等他閉上眼小憩後,門外縮著的一道人影這才窸窸窣窣地離開了。

謝昀府裏。

正廳。

謝昀顧不得失禮,雙手緊緊地抓著小樂的肩膀問道:“你說的話可當真?”

小樂連連點頭:“剛剛福來哥跟我說的,小姐好像被人擄到了雲水巷,我又找幾個朋友打探了一下,剛好有人看到今天早上有個女子在雲水巷附近下的馬車,那會還被綁著手。”

謝昀深吸了一口氣。

上午他看到了信號彈,只知曉了夫人的大致方位。

他也是真沒想到,居然會這麽湊巧,把夫人關在了雲水巷。

這下知道了具體的地點,倒是好辦事了。

謝昀神色認真道:“小樂,有個事情需要你幫忙。”

小樂:“您說。”

謝昀從懷裏掏出了幾個藥瓶,遞到他的手中,“這裏面的藥粉足足可以讓人昏迷一整天,你想個辦法把裏面的人藥倒,我要最大程度地保證她的安全。”

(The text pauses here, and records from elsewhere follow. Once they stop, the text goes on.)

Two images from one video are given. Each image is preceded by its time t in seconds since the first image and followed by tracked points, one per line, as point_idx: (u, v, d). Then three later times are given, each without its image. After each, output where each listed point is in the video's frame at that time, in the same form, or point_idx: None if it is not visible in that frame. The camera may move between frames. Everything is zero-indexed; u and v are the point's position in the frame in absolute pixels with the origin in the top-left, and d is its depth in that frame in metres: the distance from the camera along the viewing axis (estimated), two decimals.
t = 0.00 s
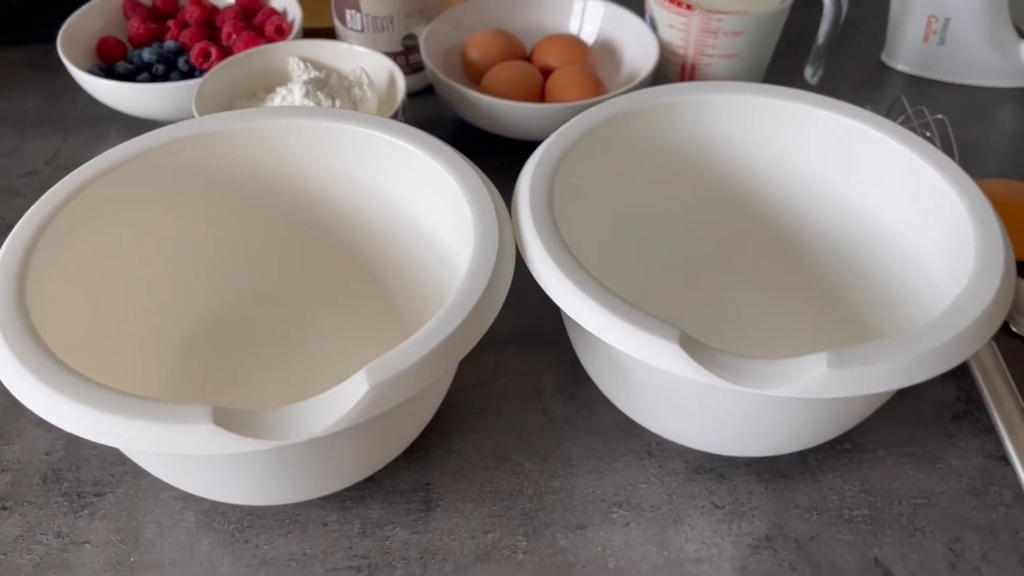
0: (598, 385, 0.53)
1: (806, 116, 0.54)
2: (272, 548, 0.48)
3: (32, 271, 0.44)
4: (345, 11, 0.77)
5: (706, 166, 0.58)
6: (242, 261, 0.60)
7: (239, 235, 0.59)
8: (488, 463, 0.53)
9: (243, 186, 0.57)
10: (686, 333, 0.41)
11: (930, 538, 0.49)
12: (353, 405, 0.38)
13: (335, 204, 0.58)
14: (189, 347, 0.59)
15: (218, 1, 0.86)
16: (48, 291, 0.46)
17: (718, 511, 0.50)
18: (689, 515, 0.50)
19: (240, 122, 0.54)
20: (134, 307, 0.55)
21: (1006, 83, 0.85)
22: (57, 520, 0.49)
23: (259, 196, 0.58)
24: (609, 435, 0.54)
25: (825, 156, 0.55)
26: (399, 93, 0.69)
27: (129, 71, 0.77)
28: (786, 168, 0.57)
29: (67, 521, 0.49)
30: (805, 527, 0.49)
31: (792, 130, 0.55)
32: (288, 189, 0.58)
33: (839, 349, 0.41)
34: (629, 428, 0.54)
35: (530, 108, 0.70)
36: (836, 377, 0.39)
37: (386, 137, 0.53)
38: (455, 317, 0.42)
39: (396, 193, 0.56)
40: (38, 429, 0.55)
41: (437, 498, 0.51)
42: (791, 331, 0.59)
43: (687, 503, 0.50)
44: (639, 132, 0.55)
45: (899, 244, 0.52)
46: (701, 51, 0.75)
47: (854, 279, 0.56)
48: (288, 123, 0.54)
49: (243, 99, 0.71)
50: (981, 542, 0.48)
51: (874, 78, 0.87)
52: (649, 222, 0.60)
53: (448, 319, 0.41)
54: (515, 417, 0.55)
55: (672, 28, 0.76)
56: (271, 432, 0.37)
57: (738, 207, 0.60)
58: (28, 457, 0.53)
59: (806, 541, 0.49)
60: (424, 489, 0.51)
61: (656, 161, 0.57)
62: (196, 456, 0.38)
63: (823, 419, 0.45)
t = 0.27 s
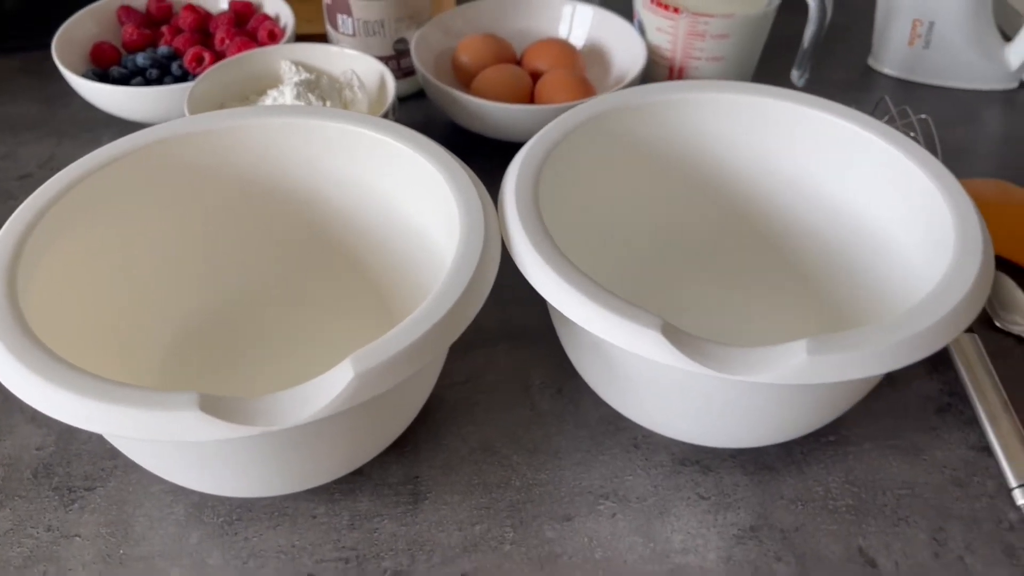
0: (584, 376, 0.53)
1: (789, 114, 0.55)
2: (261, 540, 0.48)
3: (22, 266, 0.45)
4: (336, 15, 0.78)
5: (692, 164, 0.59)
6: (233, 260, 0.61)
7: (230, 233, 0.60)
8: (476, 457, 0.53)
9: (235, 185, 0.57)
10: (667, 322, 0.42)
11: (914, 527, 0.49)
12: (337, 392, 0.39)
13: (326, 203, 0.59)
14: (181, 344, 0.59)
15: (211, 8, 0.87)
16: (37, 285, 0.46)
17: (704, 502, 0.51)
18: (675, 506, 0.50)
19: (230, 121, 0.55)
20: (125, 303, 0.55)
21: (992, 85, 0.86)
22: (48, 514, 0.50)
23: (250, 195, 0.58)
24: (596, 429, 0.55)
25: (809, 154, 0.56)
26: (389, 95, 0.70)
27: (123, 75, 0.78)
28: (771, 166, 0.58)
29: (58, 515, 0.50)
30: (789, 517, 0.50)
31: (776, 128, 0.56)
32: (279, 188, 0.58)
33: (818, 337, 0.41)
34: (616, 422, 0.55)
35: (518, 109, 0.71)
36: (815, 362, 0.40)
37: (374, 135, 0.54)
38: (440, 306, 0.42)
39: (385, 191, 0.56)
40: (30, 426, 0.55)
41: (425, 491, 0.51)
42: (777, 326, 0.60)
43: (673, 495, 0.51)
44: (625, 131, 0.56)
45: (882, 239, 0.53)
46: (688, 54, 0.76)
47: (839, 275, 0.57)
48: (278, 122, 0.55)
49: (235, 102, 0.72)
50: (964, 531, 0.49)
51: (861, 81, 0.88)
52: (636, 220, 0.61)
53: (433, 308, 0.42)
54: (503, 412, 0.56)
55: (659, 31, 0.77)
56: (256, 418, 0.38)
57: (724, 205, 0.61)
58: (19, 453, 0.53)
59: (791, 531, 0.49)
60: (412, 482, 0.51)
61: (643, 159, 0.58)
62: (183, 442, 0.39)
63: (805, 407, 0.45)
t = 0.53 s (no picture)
0: (574, 374, 0.54)
1: (776, 117, 0.56)
2: (254, 537, 0.49)
3: (19, 264, 0.46)
4: (332, 25, 0.79)
5: (682, 168, 0.60)
6: (228, 262, 0.61)
7: (226, 236, 0.60)
8: (467, 455, 0.53)
9: (231, 188, 0.58)
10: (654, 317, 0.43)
11: (901, 523, 0.50)
12: (329, 385, 0.39)
13: (320, 206, 0.60)
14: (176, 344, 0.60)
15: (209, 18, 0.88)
16: (33, 284, 0.47)
17: (693, 499, 0.51)
18: (665, 503, 0.51)
19: (225, 124, 0.56)
20: (120, 304, 0.56)
21: (979, 94, 0.87)
22: (42, 512, 0.50)
23: (245, 198, 0.59)
24: (587, 428, 0.55)
25: (796, 156, 0.57)
26: (383, 101, 0.71)
27: (121, 84, 0.79)
28: (759, 168, 0.59)
29: (52, 513, 0.50)
30: (778, 514, 0.50)
31: (763, 131, 0.57)
32: (274, 192, 0.59)
33: (802, 331, 0.42)
34: (607, 421, 0.55)
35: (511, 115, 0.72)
36: (799, 355, 0.41)
37: (366, 138, 0.55)
38: (431, 301, 0.43)
39: (377, 194, 0.57)
40: (25, 425, 0.55)
41: (417, 488, 0.51)
42: (765, 327, 0.60)
43: (663, 492, 0.51)
44: (615, 134, 0.57)
45: (867, 240, 0.54)
46: (679, 62, 0.77)
47: (825, 276, 0.58)
48: (273, 125, 0.56)
49: (231, 109, 0.73)
50: (951, 527, 0.49)
51: (850, 90, 0.90)
52: (626, 222, 0.61)
53: (424, 303, 0.43)
54: (495, 411, 0.56)
55: (650, 39, 0.78)
56: (248, 410, 0.38)
57: (713, 207, 0.62)
58: (14, 452, 0.54)
59: (779, 528, 0.49)
60: (404, 480, 0.52)
61: (632, 162, 0.59)
62: (175, 435, 0.39)
63: (791, 401, 0.46)
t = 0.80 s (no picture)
0: (568, 377, 0.55)
1: (766, 127, 0.57)
2: (252, 537, 0.49)
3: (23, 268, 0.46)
4: (332, 37, 0.80)
5: (674, 177, 0.61)
6: (228, 268, 0.62)
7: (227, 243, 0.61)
8: (463, 457, 0.54)
9: (233, 195, 0.60)
10: (646, 318, 0.43)
11: (890, 525, 0.50)
12: (326, 382, 0.40)
13: (319, 213, 0.61)
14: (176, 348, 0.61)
15: (211, 32, 0.90)
16: (36, 286, 0.48)
17: (685, 501, 0.52)
18: (657, 505, 0.51)
19: (227, 133, 0.57)
20: (122, 308, 0.57)
21: (970, 107, 0.88)
22: (43, 512, 0.51)
23: (246, 205, 0.60)
24: (581, 431, 0.56)
25: (786, 165, 0.58)
26: (382, 112, 0.72)
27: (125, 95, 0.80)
28: (750, 177, 0.60)
29: (53, 513, 0.51)
30: (769, 515, 0.51)
31: (754, 140, 0.58)
32: (274, 199, 0.60)
33: (791, 331, 0.43)
34: (600, 425, 0.56)
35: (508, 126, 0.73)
36: (787, 356, 0.42)
37: (365, 146, 0.56)
38: (428, 301, 0.44)
39: (376, 200, 0.58)
40: (27, 427, 0.56)
41: (413, 490, 0.52)
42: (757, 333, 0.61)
43: (656, 494, 0.52)
44: (608, 143, 0.58)
45: (856, 246, 0.55)
46: (673, 75, 0.79)
47: (816, 282, 0.59)
48: (274, 134, 0.57)
49: (233, 119, 0.74)
50: (940, 529, 0.50)
51: (842, 104, 0.91)
52: (621, 231, 0.62)
53: (422, 304, 0.44)
54: (491, 415, 0.57)
55: (645, 53, 0.79)
56: (247, 407, 0.39)
57: (706, 216, 0.63)
58: (16, 454, 0.54)
59: (770, 529, 0.50)
60: (400, 482, 0.52)
61: (626, 171, 0.60)
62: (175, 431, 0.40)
63: (782, 403, 0.47)
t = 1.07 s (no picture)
0: (568, 387, 0.55)
1: (764, 138, 0.58)
2: (250, 546, 0.49)
3: (24, 276, 0.47)
4: (334, 51, 0.81)
5: (673, 188, 0.62)
6: (229, 278, 0.63)
7: (227, 253, 0.62)
8: (462, 467, 0.54)
9: (234, 205, 0.60)
10: (645, 326, 0.43)
11: (891, 536, 0.50)
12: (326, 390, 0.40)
13: (319, 224, 0.61)
14: (177, 358, 0.61)
15: (214, 45, 0.90)
16: (37, 295, 0.48)
17: (685, 511, 0.52)
18: (657, 515, 0.51)
19: (228, 143, 0.57)
20: (123, 316, 0.57)
21: (968, 121, 0.89)
22: (42, 521, 0.51)
23: (247, 216, 0.61)
24: (580, 441, 0.56)
25: (785, 176, 0.58)
26: (383, 124, 0.73)
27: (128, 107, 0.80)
28: (749, 188, 0.60)
29: (51, 522, 0.51)
30: (769, 526, 0.51)
31: (753, 151, 0.59)
32: (275, 209, 0.61)
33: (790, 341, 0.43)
34: (600, 435, 0.56)
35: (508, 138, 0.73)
36: (786, 365, 0.42)
37: (365, 156, 0.56)
38: (428, 310, 0.44)
39: (376, 210, 0.58)
40: (27, 437, 0.56)
41: (412, 500, 0.52)
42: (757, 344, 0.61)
43: (655, 504, 0.52)
44: (608, 154, 0.58)
45: (854, 257, 0.55)
46: (672, 88, 0.79)
47: (815, 293, 0.59)
48: (275, 145, 0.58)
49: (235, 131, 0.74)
50: (940, 540, 0.50)
51: (841, 117, 0.91)
52: (620, 242, 0.63)
53: (422, 312, 0.44)
54: (490, 425, 0.57)
55: (644, 66, 0.80)
56: (246, 414, 0.39)
57: (705, 227, 0.63)
58: (15, 463, 0.54)
59: (770, 539, 0.50)
60: (399, 492, 0.52)
61: (625, 182, 0.60)
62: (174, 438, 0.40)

小樂緊緊地攥著藥瓶,塞到了懷裏,略一抱拳:“殿下放心!”

謝昀:“去吧。”

小樂騎了匹快馬趕去雲水巷。

希望能早點把小姐帶回家。

傍晚。

雲水巷。

劫匪看了看天色,從門口的椅子上起身,伸了個懶腰。

他又檢查了一遍門鎖,這才起身往早上那個地方走去。

一路上他還不斷地砸吧著嘴巴。

這巷子裏的家常菜,他娘的比那些酒樓裏的大廚做的還好吃。

說起來還是他賺了。

一踏進院子,劫匪便發現周圍的氣氛有些不對勁。

大家都停下了手中的活,盯著他看。

有幾個還瞪著眼睛,滿身怒氣。

劫匪每天都是幹著腦袋拴在褲腰帶的活,感到異樣後立馬把手伸到背後。

他在後背腰間藏了一把小刀,若是有個不慎,他便殺了這些人沖出去。

正在這時,王大娘挎著籃子來了

她一扭一扭地沖著劫匪笑道:“等久了吧!”

她掀開蓋在籃子上的棉布,沖他擠眉:“剛剛出鍋的,甜的很。”

劫匪渾身緊繃的神經忽得放松下來,接過竹籃道謝:“麻煩您了。”

王大娘:“瞧你說這話,我們街坊鄰居的,我拿你當自家孩子看待。”

她把剛剛的棉布又蓋上,交代了幾句:“今天我們燉了一些鱉湯,本來是想給我家小娃娃補補身子,我給你也舀了一罐。他們估計看我把這種好東西都給你了,心裏正不高興呢。”

“原來是這樣。”劫匪撓撓頭,想著剛剛院子裏那些人不友善的眼神,心下了然。

“那大娘謝謝你了啊!等過兩天我賺錢了一定給你銀子。”

王大娘連連擺手,“不用不用,說了都是街坊,大家互相幫忙。”

“對了。”她想起什麽,又嚴肅道:“這老鱉湯雖然大補,家裏有孕的人可不能食用,不然可是會流掉的!”

劫匪點點頭:“我知道了,謝謝大娘!”

這種好東西,他本來也不會給那個小娘們吃。